Vampire Weekend bounces back after 5 year break

Lead singer and guitarist of Vampire Weekend, Ezra Koenig, performs in Manchester in 2010 prior to their break.

Moses Namkung

Lead singer and guitarist of Vampire Weekend, Ezra Koenig, performs in Manchester in 2010 prior to their break.

Innovative ideas have flooded the music industry, causing a spike in streaming downloads and services. Apps like Spotify, Apple Music and Pandora have taken over, replacing cassettes and even CDs, allowing the way artists release new music to evolve.

There may be no clearer example of this than the changes faced in just six years for the New York City-based indie rock band Vampire Weekend.

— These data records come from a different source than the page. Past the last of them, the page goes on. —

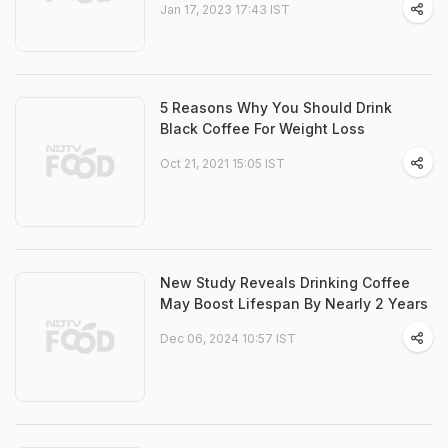
Jan 17, 2023 17:43 IST
5 Reasons Why You Should Drink
Black Coffee For Weight Loss
Oct 21, 2021 15:05 IST
New Study Reveals Drinking Coffee
May Boost Lifespan By Nearly 2 Years
Dec 06, 2024 10:57 IST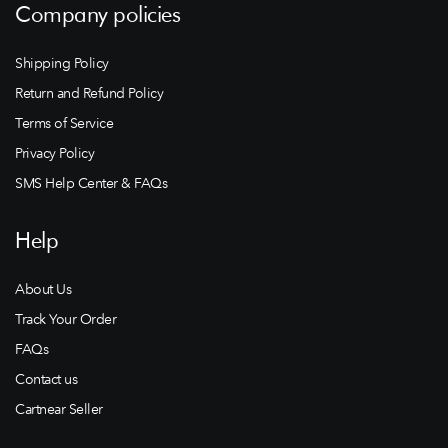
Company policies
Shipping Policy
Return and Refund Policy
Terms of Service
Privacy Policy
SMS Help Center & FAQs
Help
About Us
Track Your Order
FAQs
Contact us
Cartnear Seller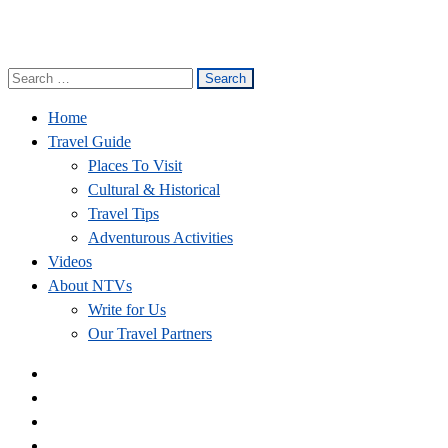
Search
Nepal Travel Vibes
Be The Adventure
for:
Home
Travel Guide
Places To Visit
Cultural & Historical
Travel Tips
Adventurous Activities
Videos
About NTVs
Write for Us
Our Travel Partners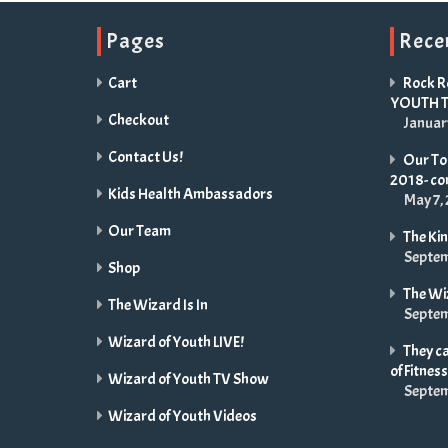
Pages
Rece
Cart
Rock R
YOUTH 
Checkout
Januar
Contact Us!
Our Tou
2018- c
Kids Health Ambassadors
May 7,
Our Team
The Ki
Septem
Shop
The Wi
The Wizard Is In
Septem
Wizard of Youth LIVE!
They ca
of Fitness
Wizard of Youth TV Show
Septem
Wizard of Youth Videos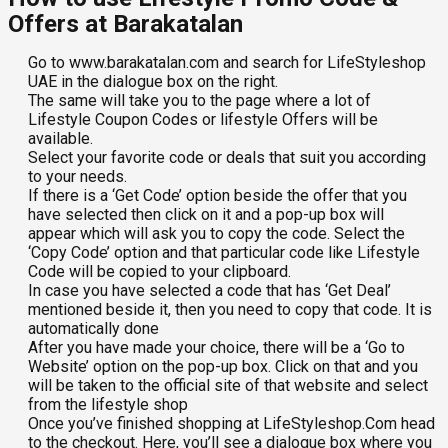
Offers at Barakatalan
Go to www.barakatalan.com and search for LifeStyleshop
UAE in the dialogue box on the right.
The same will take you to the page where a lot of
Lifestyle Coupon Codes or lifestyle Offers will be
available.
Select your favorite code or deals that suit you according
to your needs.
If there is a ‘Get Code’ option beside the offer that you
have selected then click on it and a pop-up box will
appear which will ask you to copy the code. Select the
‘Copy Code’ option and that particular code like Lifestyle
Code will be copied to your clipboard.
In case you have selected a code that has ‘Get Deal’
mentioned beside it, then you need to copy that code. It is
automatically done
After you have made your choice, there will be a ‘Go to
Website’ option on the pop-up box. Click on that and you
will be taken to the official site of that website and select
from the lifestyle shop
Once you’ve finished shopping at LifeStyleshop.Com head
to the checkout. Here, you’ll see a dialogue box where you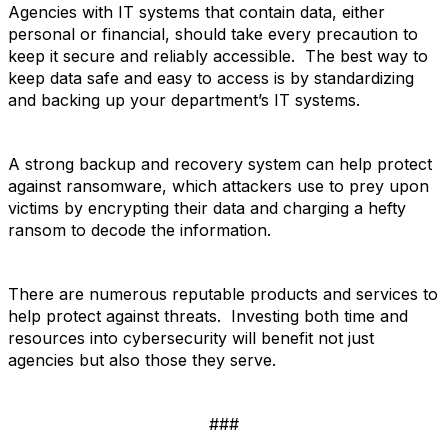
Agencies with IT systems that contain data, either
personal or financial, should take every precaution to
keep it secure and reliably accessible. The best way to
keep data safe and easy to access is by standardizing
and backing up your department’s IT systems.
A strong backup and recovery system can help protect
against ransomware, which attackers use to prey upon
victims by encrypting their data and charging a hefty
ransom to decode the information.
There are numerous reputable products and services to
help protect against threats. Investing both time and
resources into cybersecurity will benefit not just
agencies but also those they serve.
###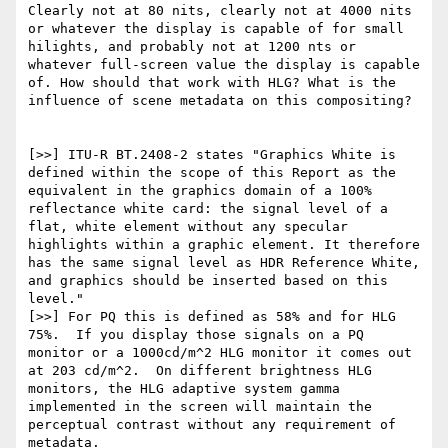
Clearly not at 80 nits, clearly not at 4000 nits 
or whatever the display is capable of for small 
hilights, and probably not at 1200 nts or 
whatever full-screen value the display is capable 
of. How should that work with HLG? What is the 
influence of scene metadata on this compositing?

[>>] ITU-R BT.2408-2 states "Graphics White is 
defined within the scope of this Report as the 
equivalent in the graphics domain of a 100% 
reflectance white card: the signal level of a 
flat, white element without any specular 
highlights within a graphic element. It therefore 
has the same signal level as HDR Reference White, 
and graphics should be inserted based on this 
level."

From an interpersonal standpoint, singer Ezra Koenig recently became a father while former guitarist Rostam Batmanglij left the band to pursue a solo career. Not only has the band grown and changed in size and sound since their last album, but the way their fans listen has changed too. Their newest album, “Father of the Bride,” recently released on May 3, including 18 songs, including Harmony Hall and Sunflower. Koenig stated that he would like to make it a double sided album because there are so many songs, but questions if that is something artists even do anymore.

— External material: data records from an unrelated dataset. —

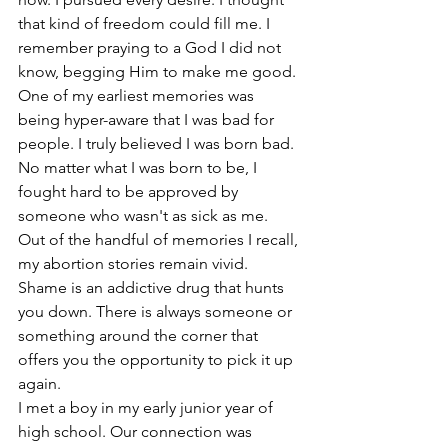
that kind of freedom could fill me. I 
remember praying to a God I did not 
know, begging Him to make me good. 
One of my earliest memories was 
being hyper-aware that I was bad for 
people. I truly believed I was born bad. 
No matter what I was born to be, I 
fought hard to be approved by 
someone who wasn't as sick as me.
Out of the handful of memories I recall, 
my abortion stories remain vivid.
Shame is an addictive drug that hunts 
you down. There is always someone or 
something around the corner that 
offers you the opportunity to pick it up 
again.
I met a boy in my early junior year of 
high school. Our connection was 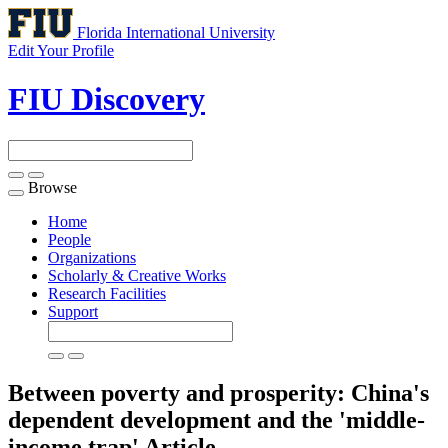
Florida International University
Edit Your Profile
FIU Discovery
Browse
Toggle
navigation
Home
People
Organizations
Scholarly & Creative Works
Research Facilities
Support
Between poverty and prosperity: China's
dependent development and the 'middle-
income trap'
Article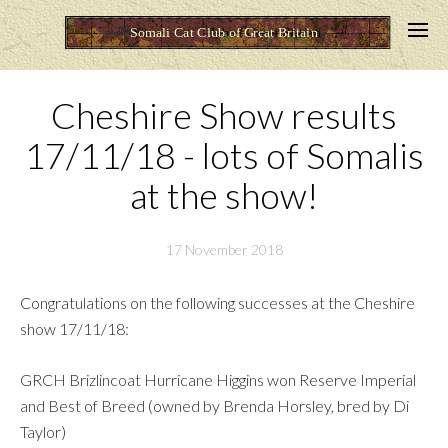
Cheshire Show results
17/11/18 - lots of Somalis
at the show!
17 November 2018
Congratulations on the following successes at the Cheshire
show 17/11/18:
GRCH Brizlincoat Hurricane Higgins won Reserve Imperial
and Best of Breed (owned by Brenda Horsley, bred by Di
Taylor)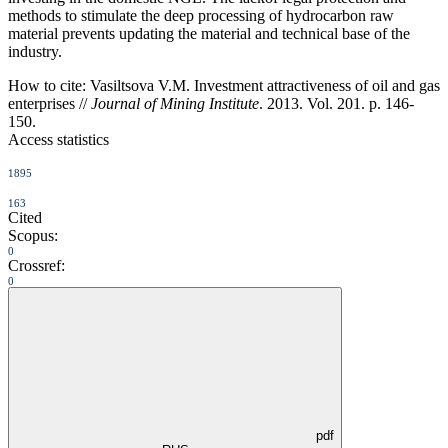
methods to stimulate the deep processing of hydrocarbon raw
material prevents updating the material and technical base of the
industry.
How to cite:
Vasiltsova V.M. Investment attractiveness of oil and gas
enterprises //
Journal of Mining Institute
. 2013. Vol. 201. p. 146-
150.
Access statistics
1895
163
Cited
Scopus:
0
Crossref:
0
pdf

There was some discussion of there being a lot of songs, like ‘Can you break it up into two or three parts that could help it [be] better for streaming?…I’m open to these conversations…but this is a double album. I wanted my double vinyl,” Koenig was quoted in the Washington Post.

In their new album, “Father of the Bride,” the band took a bit of a change from their unique style of reggae-punk-rock-alternative-indie-pop. Being their first album without their main songwriter and with influence from multiple different genres of music, such as lo-fi and R&B, it is no surprise their sound has evolved. With Koenig collaborating with artists like Steve Lacey and Danielle Haim, and with the absence of the main songwriter, the sound of their new music has lost their signature sound. Although this may be a disappointment to some fans, this change is a perfect representation of what this album is truly about–going through changes, growing up, and moving forward.

“If anything, [the album] is marked with the most painful nostalgia I ever felt in my life, which I think also just happens as you get older…” Koenig was quoted in Entertainment Weekly.

“Father of the Bride” is a time capsule of Vampire Weekend, with some songs written years ago and others in the past year. Lyrically and literally, the album artfully describes the growing pains and changes of life.